[Algunos registros]
+++

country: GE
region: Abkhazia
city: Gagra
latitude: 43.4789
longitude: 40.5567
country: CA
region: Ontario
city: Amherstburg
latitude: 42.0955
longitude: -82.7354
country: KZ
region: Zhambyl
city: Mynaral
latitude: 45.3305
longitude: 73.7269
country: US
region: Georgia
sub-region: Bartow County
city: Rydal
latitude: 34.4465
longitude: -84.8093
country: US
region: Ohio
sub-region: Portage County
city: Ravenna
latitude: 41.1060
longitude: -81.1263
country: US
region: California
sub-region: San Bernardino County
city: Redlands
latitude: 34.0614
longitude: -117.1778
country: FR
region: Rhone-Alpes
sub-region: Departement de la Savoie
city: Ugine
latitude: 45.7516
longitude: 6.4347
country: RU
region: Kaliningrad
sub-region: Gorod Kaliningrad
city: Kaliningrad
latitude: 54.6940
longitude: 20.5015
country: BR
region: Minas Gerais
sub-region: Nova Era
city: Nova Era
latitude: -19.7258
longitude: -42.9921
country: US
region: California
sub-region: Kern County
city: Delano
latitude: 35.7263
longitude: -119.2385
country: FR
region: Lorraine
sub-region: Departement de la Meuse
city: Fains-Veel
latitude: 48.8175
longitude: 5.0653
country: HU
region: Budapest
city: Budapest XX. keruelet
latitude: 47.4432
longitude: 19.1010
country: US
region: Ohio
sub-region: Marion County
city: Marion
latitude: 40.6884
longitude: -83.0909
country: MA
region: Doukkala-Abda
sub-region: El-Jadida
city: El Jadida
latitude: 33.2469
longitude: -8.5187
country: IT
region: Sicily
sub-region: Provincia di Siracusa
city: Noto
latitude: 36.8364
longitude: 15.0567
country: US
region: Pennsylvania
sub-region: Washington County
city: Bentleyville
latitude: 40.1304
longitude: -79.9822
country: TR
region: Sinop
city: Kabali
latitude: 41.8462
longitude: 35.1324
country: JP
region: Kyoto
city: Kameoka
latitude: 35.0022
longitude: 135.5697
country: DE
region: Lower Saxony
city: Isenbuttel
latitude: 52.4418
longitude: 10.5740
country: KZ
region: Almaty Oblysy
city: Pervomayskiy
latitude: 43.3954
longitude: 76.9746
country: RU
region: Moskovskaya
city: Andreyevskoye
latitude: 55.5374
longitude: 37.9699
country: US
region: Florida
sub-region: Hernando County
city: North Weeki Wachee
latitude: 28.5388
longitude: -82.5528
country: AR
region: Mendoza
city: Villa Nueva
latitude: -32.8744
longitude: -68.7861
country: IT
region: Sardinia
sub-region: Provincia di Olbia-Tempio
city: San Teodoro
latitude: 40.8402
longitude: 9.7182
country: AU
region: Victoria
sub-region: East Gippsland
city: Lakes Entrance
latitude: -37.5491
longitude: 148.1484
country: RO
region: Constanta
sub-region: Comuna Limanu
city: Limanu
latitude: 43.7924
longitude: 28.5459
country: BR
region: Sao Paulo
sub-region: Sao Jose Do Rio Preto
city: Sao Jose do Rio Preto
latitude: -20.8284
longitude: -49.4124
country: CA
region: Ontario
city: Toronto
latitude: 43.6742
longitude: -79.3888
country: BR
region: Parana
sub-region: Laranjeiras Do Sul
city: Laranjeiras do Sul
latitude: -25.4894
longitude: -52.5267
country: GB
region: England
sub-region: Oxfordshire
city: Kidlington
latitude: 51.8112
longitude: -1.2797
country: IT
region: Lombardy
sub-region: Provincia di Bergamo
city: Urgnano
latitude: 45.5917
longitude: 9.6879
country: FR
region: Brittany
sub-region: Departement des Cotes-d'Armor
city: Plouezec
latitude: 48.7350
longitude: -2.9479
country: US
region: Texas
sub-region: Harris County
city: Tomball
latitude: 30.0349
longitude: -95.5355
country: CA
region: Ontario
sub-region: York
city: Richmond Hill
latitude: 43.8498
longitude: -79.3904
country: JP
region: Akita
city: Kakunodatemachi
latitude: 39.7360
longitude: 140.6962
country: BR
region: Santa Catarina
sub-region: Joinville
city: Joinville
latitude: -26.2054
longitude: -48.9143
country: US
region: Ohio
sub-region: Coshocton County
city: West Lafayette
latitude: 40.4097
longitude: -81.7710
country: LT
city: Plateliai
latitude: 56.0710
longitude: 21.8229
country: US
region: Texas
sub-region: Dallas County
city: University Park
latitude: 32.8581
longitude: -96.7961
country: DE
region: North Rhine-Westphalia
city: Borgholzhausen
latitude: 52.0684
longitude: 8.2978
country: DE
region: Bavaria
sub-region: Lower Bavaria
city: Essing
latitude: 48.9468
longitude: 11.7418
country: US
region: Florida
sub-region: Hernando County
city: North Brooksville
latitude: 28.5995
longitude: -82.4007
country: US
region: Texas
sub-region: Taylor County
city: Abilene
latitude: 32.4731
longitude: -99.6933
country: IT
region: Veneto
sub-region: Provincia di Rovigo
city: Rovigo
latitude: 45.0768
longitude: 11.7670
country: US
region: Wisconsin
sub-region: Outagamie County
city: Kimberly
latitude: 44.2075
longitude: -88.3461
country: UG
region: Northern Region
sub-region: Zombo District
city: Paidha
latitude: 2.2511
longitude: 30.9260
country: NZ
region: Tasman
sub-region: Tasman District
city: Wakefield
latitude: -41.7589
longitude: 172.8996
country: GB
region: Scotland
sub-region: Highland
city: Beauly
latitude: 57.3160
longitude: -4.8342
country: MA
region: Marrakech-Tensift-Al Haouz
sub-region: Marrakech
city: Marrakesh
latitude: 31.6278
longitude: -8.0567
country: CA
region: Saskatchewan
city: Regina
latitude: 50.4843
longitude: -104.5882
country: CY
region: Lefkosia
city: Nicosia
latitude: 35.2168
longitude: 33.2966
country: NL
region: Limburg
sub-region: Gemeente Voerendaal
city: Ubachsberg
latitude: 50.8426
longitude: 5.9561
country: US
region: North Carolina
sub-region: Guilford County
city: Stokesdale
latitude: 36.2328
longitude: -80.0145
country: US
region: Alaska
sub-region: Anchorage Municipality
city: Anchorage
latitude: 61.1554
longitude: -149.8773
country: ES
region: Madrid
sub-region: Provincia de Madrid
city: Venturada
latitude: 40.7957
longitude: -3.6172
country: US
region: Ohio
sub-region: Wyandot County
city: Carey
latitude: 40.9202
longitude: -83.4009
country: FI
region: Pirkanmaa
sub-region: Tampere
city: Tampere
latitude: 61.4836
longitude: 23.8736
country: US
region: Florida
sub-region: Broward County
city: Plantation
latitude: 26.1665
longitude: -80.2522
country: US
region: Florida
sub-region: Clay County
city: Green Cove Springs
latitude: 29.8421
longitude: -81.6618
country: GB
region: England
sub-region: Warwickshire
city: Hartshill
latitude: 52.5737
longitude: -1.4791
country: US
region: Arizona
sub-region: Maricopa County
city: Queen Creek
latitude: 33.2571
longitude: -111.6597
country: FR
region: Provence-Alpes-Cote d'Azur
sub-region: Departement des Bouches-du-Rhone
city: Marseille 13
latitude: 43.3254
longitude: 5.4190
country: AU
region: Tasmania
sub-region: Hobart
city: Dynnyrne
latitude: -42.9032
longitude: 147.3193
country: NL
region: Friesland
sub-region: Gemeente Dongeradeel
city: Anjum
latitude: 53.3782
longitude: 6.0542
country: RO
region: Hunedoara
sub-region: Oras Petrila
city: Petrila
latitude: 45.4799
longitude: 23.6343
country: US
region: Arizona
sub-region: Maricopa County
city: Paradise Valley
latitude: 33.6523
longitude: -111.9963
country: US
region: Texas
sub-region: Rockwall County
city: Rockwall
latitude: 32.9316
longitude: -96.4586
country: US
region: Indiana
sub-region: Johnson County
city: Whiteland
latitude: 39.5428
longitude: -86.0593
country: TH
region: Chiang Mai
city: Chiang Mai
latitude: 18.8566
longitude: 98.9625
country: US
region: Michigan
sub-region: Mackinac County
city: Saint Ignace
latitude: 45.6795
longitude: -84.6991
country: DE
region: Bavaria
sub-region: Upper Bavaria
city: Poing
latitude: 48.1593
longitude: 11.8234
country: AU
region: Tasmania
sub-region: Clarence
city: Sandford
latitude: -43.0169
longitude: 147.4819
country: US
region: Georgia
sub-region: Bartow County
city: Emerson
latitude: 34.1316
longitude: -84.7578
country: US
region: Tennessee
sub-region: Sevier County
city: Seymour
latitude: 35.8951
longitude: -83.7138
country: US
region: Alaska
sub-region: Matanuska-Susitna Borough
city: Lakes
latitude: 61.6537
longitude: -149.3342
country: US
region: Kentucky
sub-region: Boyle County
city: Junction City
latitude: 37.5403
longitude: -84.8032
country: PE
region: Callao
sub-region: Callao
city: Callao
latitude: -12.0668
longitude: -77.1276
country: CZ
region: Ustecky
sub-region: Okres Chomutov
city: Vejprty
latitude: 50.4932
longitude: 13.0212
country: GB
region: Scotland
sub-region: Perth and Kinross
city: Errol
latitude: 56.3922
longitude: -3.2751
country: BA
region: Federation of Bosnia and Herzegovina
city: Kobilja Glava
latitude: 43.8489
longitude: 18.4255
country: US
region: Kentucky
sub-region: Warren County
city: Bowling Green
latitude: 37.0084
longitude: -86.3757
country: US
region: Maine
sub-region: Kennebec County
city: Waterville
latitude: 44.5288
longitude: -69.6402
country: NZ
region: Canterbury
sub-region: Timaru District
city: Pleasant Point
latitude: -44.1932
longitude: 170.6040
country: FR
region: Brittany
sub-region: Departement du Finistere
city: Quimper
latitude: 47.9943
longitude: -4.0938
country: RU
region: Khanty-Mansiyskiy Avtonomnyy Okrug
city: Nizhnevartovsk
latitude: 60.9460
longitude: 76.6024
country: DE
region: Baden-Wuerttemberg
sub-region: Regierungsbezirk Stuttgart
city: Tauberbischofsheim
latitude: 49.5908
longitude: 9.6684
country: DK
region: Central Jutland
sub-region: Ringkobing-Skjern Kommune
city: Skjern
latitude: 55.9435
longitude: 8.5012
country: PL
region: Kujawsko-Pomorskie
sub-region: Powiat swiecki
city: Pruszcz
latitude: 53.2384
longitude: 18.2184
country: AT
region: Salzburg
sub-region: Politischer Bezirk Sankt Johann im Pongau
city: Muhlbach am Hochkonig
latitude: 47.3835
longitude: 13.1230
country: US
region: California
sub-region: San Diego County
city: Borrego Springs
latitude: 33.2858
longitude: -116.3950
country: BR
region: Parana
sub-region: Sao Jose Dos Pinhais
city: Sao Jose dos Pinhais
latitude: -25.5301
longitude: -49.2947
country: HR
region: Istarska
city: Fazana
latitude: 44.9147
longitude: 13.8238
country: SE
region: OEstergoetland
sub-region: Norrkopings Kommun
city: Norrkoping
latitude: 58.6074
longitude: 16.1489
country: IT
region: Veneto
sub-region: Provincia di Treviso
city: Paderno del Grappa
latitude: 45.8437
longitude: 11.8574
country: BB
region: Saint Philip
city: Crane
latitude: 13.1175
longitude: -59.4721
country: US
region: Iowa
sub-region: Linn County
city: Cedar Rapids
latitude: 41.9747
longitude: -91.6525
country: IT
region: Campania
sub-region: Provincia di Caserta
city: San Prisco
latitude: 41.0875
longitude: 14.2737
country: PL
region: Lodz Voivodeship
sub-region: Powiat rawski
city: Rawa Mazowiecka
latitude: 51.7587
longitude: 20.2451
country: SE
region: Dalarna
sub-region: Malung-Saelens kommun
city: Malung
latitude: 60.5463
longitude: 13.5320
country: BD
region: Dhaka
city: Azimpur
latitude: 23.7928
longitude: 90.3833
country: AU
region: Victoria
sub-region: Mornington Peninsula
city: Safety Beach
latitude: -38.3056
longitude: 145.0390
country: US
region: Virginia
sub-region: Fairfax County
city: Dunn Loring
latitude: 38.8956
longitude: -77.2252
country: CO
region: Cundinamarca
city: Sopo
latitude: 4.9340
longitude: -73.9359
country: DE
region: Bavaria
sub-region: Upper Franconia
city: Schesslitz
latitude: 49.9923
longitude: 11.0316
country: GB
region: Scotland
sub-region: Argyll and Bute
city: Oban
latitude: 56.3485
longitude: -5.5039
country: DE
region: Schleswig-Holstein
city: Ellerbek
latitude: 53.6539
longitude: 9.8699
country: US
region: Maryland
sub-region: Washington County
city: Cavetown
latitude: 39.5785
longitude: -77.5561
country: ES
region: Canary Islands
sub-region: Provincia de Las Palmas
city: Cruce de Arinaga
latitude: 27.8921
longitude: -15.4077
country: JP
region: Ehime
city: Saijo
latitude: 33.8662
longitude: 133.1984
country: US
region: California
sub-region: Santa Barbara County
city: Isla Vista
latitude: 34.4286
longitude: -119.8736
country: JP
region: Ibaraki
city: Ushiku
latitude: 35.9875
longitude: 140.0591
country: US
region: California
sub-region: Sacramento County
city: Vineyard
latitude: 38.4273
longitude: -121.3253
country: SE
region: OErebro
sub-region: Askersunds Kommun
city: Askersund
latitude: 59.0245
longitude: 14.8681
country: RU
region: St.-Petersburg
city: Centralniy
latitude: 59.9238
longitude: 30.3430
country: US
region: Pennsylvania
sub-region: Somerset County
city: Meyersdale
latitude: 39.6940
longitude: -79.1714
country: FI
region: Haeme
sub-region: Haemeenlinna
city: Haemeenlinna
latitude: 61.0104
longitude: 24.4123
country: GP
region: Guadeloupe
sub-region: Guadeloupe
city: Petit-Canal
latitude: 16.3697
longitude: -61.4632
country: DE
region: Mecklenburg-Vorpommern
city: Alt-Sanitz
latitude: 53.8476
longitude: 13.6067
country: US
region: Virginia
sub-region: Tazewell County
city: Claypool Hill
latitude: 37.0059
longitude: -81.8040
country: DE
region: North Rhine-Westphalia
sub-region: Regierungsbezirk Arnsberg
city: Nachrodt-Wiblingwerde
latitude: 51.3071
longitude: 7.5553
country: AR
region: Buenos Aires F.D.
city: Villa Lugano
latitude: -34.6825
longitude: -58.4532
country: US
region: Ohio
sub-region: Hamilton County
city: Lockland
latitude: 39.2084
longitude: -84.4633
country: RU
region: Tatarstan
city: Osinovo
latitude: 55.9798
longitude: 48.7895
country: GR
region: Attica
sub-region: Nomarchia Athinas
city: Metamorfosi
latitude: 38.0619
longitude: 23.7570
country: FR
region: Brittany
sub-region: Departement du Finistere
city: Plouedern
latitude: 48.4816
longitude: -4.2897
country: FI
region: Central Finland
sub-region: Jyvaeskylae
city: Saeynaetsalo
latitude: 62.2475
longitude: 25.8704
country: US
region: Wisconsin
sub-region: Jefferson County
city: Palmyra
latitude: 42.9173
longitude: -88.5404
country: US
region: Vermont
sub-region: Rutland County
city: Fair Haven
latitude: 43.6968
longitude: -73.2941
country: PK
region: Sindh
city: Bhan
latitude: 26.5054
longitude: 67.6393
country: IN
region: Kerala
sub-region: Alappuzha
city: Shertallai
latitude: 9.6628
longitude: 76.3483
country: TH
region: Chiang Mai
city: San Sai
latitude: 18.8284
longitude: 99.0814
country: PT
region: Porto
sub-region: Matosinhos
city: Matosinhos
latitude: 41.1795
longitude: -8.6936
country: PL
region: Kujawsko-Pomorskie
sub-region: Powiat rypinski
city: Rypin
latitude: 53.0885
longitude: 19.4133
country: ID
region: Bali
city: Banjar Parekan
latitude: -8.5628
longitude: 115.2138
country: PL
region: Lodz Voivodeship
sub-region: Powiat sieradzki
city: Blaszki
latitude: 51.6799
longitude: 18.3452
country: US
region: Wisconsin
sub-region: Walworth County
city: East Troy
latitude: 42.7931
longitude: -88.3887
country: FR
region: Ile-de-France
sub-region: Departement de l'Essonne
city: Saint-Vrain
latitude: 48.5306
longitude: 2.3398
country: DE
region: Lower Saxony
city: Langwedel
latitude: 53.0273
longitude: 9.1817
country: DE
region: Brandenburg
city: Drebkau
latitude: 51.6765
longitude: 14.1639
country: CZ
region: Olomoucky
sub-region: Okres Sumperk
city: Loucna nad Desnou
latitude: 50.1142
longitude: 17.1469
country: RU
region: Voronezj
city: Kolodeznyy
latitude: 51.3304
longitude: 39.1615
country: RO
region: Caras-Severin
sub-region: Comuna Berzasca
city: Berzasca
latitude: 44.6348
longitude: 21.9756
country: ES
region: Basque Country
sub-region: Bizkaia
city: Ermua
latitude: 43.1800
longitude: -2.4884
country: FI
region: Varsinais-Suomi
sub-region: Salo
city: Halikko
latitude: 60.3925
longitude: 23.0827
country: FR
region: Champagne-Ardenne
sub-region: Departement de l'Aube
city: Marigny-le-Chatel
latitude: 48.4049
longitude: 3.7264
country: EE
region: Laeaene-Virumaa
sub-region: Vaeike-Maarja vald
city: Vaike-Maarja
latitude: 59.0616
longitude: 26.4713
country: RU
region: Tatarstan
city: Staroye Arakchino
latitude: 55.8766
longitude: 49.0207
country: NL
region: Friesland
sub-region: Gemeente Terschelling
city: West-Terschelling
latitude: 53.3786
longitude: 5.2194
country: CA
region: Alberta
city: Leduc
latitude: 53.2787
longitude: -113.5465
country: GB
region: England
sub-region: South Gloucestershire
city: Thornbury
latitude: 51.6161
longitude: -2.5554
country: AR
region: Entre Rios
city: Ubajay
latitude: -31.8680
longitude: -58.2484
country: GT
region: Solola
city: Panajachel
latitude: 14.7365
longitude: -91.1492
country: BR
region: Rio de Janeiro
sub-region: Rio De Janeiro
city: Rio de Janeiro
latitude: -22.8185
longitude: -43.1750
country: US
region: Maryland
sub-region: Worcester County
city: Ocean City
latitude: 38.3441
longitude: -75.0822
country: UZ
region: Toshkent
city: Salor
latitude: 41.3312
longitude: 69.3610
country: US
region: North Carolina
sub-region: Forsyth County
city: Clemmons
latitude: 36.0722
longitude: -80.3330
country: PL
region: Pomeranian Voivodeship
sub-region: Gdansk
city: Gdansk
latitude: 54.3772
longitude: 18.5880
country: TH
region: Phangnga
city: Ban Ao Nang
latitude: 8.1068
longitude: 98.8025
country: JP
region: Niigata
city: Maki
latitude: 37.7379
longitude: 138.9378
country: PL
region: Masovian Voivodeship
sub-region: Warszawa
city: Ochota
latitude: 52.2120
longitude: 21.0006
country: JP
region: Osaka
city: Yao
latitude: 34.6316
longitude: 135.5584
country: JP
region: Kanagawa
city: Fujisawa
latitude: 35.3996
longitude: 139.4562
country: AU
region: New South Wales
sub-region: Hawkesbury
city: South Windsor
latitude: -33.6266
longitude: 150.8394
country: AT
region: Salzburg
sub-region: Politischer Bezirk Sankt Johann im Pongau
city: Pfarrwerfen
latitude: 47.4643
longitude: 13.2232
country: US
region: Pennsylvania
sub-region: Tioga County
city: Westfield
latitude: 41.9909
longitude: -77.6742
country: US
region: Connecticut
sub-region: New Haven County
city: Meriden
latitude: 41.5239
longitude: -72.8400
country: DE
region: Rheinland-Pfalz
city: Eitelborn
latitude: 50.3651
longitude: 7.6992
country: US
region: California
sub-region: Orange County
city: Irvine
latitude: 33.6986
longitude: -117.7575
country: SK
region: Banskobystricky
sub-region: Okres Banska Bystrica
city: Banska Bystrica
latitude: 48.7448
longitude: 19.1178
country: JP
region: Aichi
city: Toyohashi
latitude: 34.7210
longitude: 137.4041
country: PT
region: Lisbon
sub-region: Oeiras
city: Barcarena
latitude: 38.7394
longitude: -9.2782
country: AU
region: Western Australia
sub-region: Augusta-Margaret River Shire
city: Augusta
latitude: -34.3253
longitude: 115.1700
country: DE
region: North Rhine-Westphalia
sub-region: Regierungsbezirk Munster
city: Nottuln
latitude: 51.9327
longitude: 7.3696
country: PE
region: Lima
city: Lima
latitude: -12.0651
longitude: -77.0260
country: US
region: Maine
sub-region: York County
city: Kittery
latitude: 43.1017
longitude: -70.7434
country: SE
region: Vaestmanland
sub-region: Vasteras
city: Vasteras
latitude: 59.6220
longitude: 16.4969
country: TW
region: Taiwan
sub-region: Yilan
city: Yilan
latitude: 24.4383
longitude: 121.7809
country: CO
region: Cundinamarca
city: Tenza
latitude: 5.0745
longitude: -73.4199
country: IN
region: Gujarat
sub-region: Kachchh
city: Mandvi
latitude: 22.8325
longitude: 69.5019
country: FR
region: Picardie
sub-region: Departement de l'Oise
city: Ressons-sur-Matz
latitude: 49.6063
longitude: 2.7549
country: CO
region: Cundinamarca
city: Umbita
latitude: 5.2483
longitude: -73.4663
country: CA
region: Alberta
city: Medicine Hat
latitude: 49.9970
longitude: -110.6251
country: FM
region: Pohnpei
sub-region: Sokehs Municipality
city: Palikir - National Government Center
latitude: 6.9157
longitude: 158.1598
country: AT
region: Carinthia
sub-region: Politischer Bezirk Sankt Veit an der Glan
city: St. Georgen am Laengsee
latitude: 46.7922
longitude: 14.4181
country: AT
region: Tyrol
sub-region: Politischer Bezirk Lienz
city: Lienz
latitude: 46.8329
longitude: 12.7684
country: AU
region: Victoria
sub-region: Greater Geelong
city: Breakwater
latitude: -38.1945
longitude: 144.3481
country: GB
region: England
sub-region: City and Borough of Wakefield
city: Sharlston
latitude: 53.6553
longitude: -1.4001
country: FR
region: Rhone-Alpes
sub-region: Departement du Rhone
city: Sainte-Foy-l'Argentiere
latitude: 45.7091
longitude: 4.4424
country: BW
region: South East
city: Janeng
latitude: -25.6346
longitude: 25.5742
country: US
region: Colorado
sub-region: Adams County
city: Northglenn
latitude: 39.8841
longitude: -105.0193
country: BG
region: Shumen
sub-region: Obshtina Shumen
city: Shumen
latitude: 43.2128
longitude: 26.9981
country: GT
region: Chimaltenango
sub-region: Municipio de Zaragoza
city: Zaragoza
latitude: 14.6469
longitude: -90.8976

+++

## Ejercicio propuesto:
Transcribe sin ningún cambio el tramo que empieza en la línea que contiene "longitude: 11.7418" y termina en la línea que contiene "longitude: 5.4190", incluidas ambas.

## Resultado:
longitude: 11.7418
country: US
region: Florida
sub-region: Hernando County
city: North Brooksville
latitude: 28.5995
longitude: -82.4007
country: US
region: Texas
sub-region: Taylor County
city: Abilene
latitude: 32.4731
longitude: -99.6933
country: IT
region: Veneto
sub-region: Provincia di Rovigo
city: Rovigo
latitude: 45.0768
longitude: 11.7670
country: US
region: Wisconsin
sub-region: Outagamie County
city: Kimberly
latitude: 44.2075
longitude: -88.3461
country: UG
region: Northern Region
sub-region: Zombo District
city: Paidha
latitude: 2.2511
longitude: 30.9260
country: NZ
region: Tasman
sub-region: Tasman District
city: Wakefield
latitude: -41.7589
longitude: 172.8996
country: GB
region: Scotland
sub-region: Highland
city: Beauly
latitude: 57.3160
longitude: -4.8342
country: MA
region: Marrakech-Tensift-Al Haouz
sub-region: Marrakech
city: Marrakesh
latitude: 31.6278
longitude: -8.0567
country: CA
region: Saskatchewan
city: Regina
latitude: 50.4843
longitude: -104.5882
country: CY
region: Lefkosia
city: Nicosia
latitude: 35.2168
longitude: 33.2966
country: NL
region: Limburg
sub-region: Gemeente Voerendaal
city: Ubachsberg
latitude: 50.8426
longitude: 5.9561
country: US
region: North Carolina
sub-region: Guilford County
city: Stokesdale
latitude: 36.2328
longitude: -80.0145
country: US
region: Alaska
sub-region: Anchorage Municipality
city: Anchorage
latitude: 61.1554
longitude: -149.8773
country: ES
region: Madrid
sub-region: Provincia de Madrid
city: Venturada
latitude: 40.7957
longitude: -3.6172
country: US
region: Ohio
sub-region: Wyandot County
city: Carey
latitude: 40.9202
longitude: -83.4009
country: FI
region: Pirkanmaa
sub-region: Tampere
city: Tampere
latitude: 61.4836
longitude: 23.8736
country: US
region: Florida
sub-region: Broward County
city: Plantation
latitude: 26.1665
longitude: -80.2522
country: US
region: Florida
sub-region: Clay County
city: Green Cove Springs
latitude: 29.8421
longitude: -81.6618
country: GB
region: England
sub-region: Warwickshire
city: Hartshill
latitude: 52.5737
longitude: -1.4791
country: US
region: Arizona
sub-region: Maricopa County
city: Queen Creek
latitude: 33.2571
longitude: -111.6597
country: FR
region: Provence-Alpes-Cote d'Azur
sub-region: Departement des Bouches-du-Rhone
city: Marseille 13
latitude: 43.3254
longitude: 5.4190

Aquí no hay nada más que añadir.